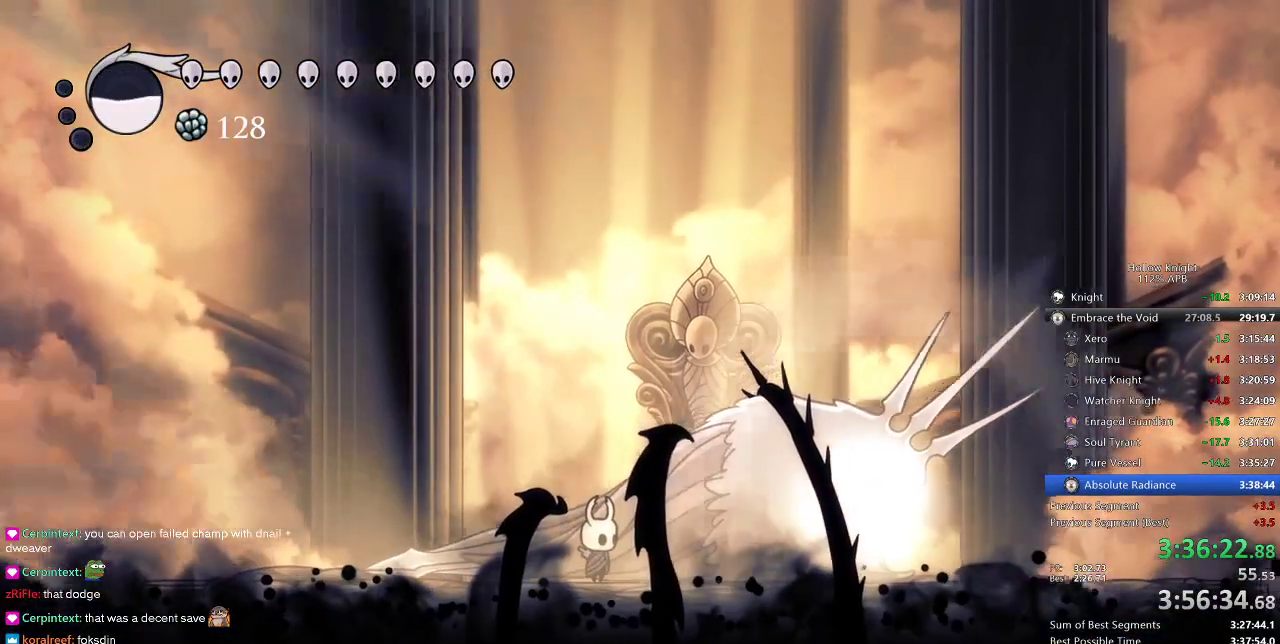
{"keys": [], "events": []}
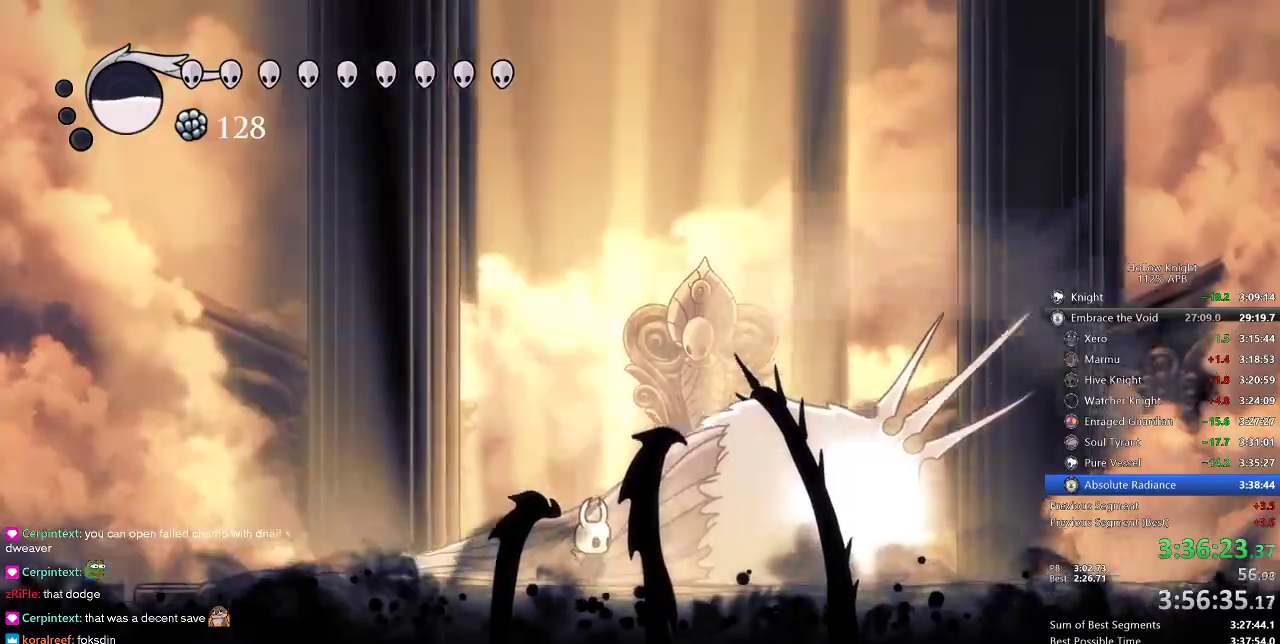
{"keys": [], "events": []}
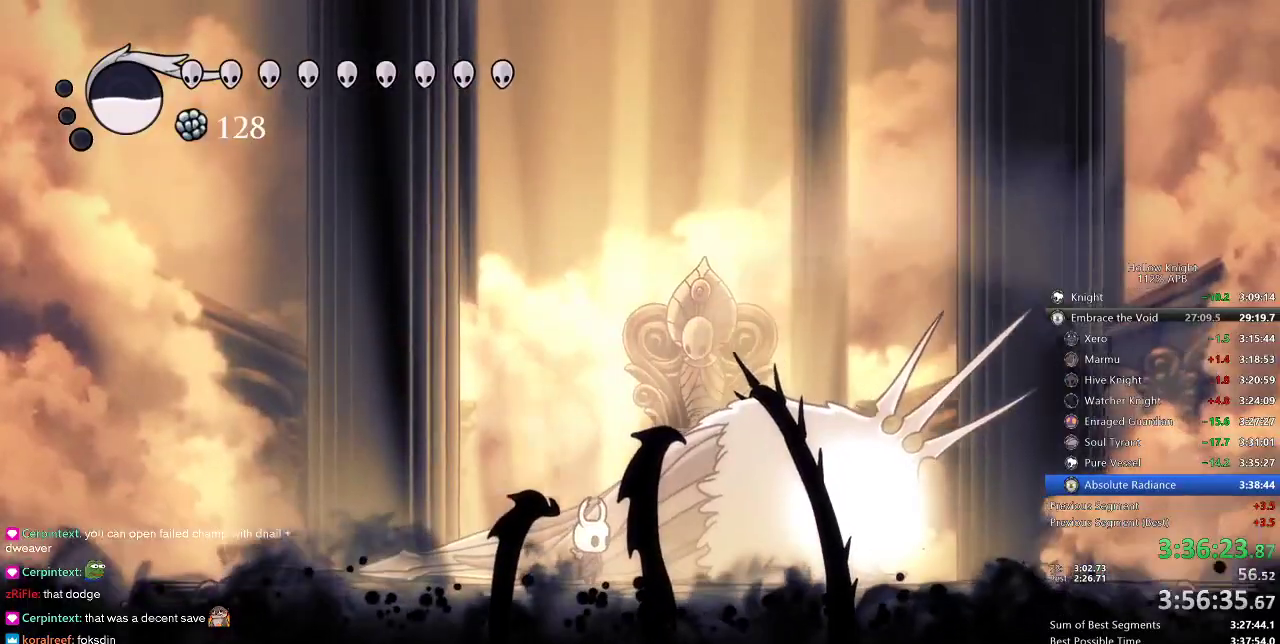
{"keys": [], "events": [[250, "right", "down"], [383, "right", "up"]]}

_ _ _ _ _ _ _

Each line of the data should be printed again exactly. Please leave pictures out.

{"keys": [], "events": []}
{"keys": [], "events": []}
{"keys": [], "events": [[250, "right", "down"], [383, "right", "up"]]}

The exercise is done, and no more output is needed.